Starring Kathryn McCormick, Ryan Guzman, Cleopatra Coleman, Misha Gabriel Hamilton and Peter Gallagher. Written by Duane Adler and Jenny Mayer. Directed by Scott Speer. Produced by Jon M. Chu, Lynn K. D'Angona, Erik Feig, Jennifer Gibgot, Nan Morales, Adam Shankman and Patrick Wachsberger.
Every decade has an influential dance flick – the fifties had Singin' in the Rain, the eighties had Footloose and Dirty Dancing. After four films, it's safe to say Step Up represents this decade's, and while the dancing has certainly evolved, the storyline has not. This installment features everything from break dancing to flash mobs and some of the best choreography in a movie yet, but ultimately ends up being a watered down rehash of every cheesy teenage movie plot you've, no doubt, seen too many times. As usual, the two main characters (both dancers), Emily and Sean (McCormick and Guzman) come from different worlds, Emily from privaledge and Sean from poverty. Emily lacks creativity and Shaun lacks discipline, and in an effort to prevent Emily's evil rich father (Gallagher) from buying out the town, they work together and help each other overcome their faults.
Now, some may argue that the entire idea of setting up flash mobs is what makes this movie ridiculous but since it's part of a conscious decision to be over the top and glamorize dancing, isn't it exactly what the film needed and what its audience wants to see? It's definitely a nice showcase for the hip hop choreography, and an excuse to wow us with exotic costumes and great use of the set pieces (a unique dance number at an art gallery comes to mind, where the dancers actually perform as part of the artwork).
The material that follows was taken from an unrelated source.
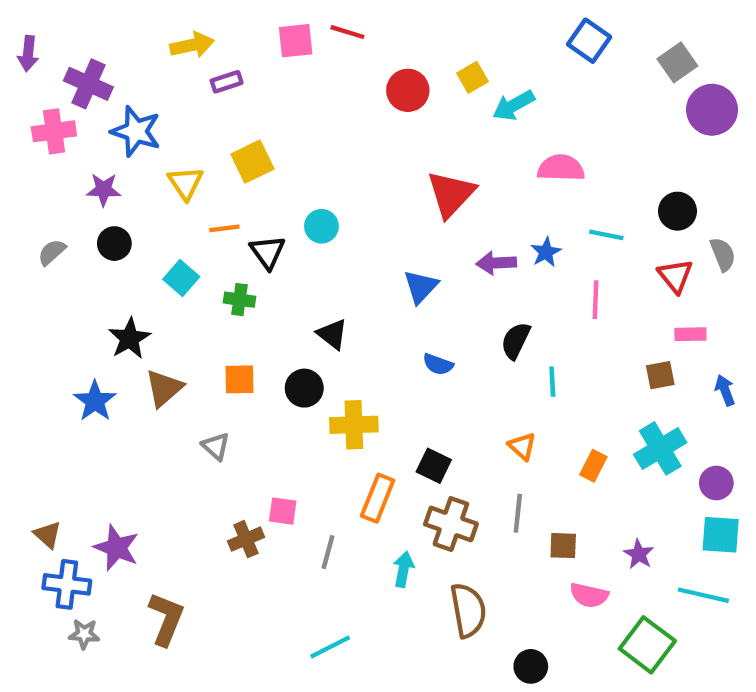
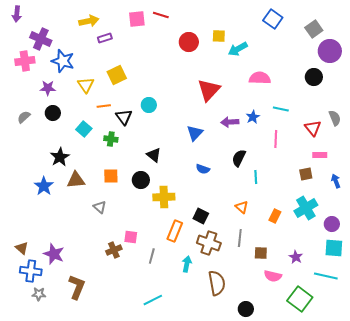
purple arrow: (28, 54) -> (17, 14), moved
yellow square: (473, 77) -> (219, 36), turned 32
black circle: (677, 211) -> (314, 77), moved
brown triangle: (164, 388) -> (76, 180), turned 36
As far as the unconvincing performances, there's only so much blame that can be placed on the actors. The screenwriting bears the majority of this responsibility, not only with a formulaic story, but an underdeveloped one. The characters are forgettable, the dialogue is bland and it's difficult to feel anything for the story. Keeping in mind that this film is meant to be more entertaining than thought-provoking, its real fault isn't in recycling material from past movies of the genre, but in poorly developing the characters as well as any emotional interest, making for a lackluster story that doesn't do the art form justice.